L'équipe qualifiée pour l'Argentine.

La sélection mexicaine a généralement l'habitude de participer à une phase finale d'une coupe du monde, sauf en 1974, mais bon en général, ils y sont. Pas pour faire grand-chose d'ailleurs, hormis en 1970 chez elle, où elle échoue en quart contre l'Italie, future finaliste. Mais en Argentine, c'est carrément la Bérézina (ndla: parce que c'est vraiment la Corona, ça fait pas cultivé en Histoire pis ça veut rien dire cette connerie) pour les Chicanos.

C'est pas en jouant les pieds en l'air qu'on gagne des matchs mon gars !

D'abord ils arrivent tout crâneurs contre la Tunisie pour leur entrée dans la compétition. Ils ouvrent le score sur péno et puis s'éteignent tout doucement avant d'exploser sur la fin. Score final 3-1. Là, ça commence mal pour eux.

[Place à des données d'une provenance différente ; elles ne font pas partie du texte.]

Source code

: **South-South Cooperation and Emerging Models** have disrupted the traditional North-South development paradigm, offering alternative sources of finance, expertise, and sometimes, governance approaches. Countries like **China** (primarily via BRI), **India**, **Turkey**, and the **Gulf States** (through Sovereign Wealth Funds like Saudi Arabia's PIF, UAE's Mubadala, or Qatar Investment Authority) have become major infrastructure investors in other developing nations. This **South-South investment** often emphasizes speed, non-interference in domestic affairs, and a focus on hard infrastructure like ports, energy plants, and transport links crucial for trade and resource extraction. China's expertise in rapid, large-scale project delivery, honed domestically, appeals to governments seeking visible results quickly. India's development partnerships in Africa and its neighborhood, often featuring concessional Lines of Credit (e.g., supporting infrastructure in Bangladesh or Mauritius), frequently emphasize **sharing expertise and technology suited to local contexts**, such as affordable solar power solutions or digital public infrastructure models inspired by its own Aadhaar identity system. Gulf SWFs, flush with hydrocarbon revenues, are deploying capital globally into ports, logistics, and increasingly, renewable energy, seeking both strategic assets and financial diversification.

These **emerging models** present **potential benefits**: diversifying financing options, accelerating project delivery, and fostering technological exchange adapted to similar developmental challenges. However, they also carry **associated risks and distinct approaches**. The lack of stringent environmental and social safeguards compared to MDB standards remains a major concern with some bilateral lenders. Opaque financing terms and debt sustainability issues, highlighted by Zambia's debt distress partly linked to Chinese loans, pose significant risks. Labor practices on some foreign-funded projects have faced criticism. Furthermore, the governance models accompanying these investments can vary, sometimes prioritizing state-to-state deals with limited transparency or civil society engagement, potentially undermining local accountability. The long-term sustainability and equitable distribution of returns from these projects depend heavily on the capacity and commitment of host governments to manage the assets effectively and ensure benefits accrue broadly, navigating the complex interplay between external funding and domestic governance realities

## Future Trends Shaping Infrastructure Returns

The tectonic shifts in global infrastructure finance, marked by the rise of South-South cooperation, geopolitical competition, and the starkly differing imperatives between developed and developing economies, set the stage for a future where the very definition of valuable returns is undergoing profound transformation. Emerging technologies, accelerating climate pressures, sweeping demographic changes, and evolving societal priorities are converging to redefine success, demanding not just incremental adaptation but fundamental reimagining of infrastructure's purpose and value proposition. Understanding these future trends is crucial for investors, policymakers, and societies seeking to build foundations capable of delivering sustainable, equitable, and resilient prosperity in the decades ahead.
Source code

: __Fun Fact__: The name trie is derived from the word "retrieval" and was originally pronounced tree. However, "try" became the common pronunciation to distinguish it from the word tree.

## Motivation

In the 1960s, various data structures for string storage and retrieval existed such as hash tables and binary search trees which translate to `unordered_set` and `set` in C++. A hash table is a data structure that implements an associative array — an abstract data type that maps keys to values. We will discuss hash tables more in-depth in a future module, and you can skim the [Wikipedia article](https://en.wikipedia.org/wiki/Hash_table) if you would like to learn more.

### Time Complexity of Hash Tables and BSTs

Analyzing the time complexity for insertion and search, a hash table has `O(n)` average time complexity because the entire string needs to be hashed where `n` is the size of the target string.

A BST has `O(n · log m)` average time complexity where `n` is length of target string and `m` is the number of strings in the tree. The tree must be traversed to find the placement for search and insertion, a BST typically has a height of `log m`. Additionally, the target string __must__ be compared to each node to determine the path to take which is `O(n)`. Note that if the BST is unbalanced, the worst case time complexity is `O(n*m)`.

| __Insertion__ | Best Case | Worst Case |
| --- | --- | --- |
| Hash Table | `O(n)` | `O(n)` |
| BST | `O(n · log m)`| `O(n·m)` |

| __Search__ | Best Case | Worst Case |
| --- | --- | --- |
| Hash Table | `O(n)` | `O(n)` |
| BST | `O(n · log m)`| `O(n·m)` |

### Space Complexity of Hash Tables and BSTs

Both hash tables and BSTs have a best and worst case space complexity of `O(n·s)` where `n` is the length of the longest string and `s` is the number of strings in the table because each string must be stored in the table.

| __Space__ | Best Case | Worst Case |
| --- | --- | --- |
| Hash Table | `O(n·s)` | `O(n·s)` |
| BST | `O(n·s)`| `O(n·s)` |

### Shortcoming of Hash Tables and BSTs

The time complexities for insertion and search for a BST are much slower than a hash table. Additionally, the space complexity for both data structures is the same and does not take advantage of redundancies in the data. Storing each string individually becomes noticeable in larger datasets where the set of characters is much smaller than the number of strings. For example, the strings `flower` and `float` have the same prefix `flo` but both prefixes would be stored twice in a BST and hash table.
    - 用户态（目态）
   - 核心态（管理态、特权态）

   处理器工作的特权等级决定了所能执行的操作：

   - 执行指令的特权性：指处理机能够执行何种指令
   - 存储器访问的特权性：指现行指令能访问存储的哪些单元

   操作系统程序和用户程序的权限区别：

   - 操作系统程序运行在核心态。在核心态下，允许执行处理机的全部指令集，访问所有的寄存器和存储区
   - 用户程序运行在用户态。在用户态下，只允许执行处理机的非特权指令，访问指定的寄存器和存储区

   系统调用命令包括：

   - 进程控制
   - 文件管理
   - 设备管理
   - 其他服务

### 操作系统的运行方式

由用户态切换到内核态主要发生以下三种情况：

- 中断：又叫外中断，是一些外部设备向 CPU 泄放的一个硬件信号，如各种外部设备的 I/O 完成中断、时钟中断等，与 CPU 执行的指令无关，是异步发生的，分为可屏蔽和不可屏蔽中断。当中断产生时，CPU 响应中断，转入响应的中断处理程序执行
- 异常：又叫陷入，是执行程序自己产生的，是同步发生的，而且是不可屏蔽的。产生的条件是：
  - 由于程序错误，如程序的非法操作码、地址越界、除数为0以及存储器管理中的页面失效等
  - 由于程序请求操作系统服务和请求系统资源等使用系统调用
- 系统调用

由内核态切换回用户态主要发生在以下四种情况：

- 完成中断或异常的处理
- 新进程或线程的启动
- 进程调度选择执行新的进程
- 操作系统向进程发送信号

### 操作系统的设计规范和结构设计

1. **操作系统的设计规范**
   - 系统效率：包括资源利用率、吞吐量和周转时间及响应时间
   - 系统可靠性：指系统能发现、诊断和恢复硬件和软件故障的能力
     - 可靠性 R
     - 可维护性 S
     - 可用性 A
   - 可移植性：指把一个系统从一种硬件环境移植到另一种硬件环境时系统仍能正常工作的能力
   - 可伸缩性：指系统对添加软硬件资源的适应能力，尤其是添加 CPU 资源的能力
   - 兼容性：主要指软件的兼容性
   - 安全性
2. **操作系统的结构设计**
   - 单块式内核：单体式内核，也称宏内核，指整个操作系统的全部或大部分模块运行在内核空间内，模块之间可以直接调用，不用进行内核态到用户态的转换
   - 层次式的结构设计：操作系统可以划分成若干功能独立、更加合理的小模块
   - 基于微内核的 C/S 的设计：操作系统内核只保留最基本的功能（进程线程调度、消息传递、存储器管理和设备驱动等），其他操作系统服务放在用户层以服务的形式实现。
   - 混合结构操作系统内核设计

Pire, la rencontre suivante oppose la Tricolore à l'Allemagne. Bon, ça flambe moins dans les vestiaires et il y a de quoi. Les Mexicains ne voient pas le jour durant 90 minutes et explosent une nouvelle fois face aux attaquants allemands et leurs grosses cuisses. Bilan. Un set à rien pour l'Allemagne. Là, c'est la correction et au pays, ça commence à grincer des dents. Bon bah, on va essayer de faire un truc contre la Pologne alors, histoire de laver notre honneur (ça, c'est les mots de l'entraîneur dans les vestiaires avant la rencontre).

Cinq Mexicains contre deux Allemands et c'est déjà trop pour la Tricolore.

Effectivement, sur le terrain l'honneur est sauf, les Mexicains claquent un but... mais comme les Polonais en collent trois, c'est la honte pour l'équipe, son entraîneur et pour tout le peuple mexicain qui attend de pied (et de poing) ferme leurs branquignoles de retour de vacances en Argentine, vu qu'ils ont pas joué là-bas. Pour commencer, les supporters brûlent la voiture du capitaine Vasquez Ayala en public, histoire de réchauffer des fans refroidis par la production de leur équipe, avant de prendre rendez-vous à l'aéroport pour accueillir la Tricolore et régler quelques comptes. De peur d'être pendu haut et court, le sélectionneur José Antonio Roca, lui, a pris quelques dispositions. Il a tout simplement laissé ses joueurs prendre l'avion du retour sans lui, pour se réfugier quelques semaines en Espagne, juste histoire de se faire oublier un peu le temps que le pays retrouve son calme. Finalement, Domenech en comparaison, il en a quand même dans le pantalon. Au final, le Mexique termine dernière de la compétition sans aucune victoire au compteur, deux petits buts inscrits contre douze encaissés. Une vraie misère quoi.

Un gardien qui fait du beach-volley et un défenseur chevelu qui voit pas la balle. Du coup Lato se frise les moustaches.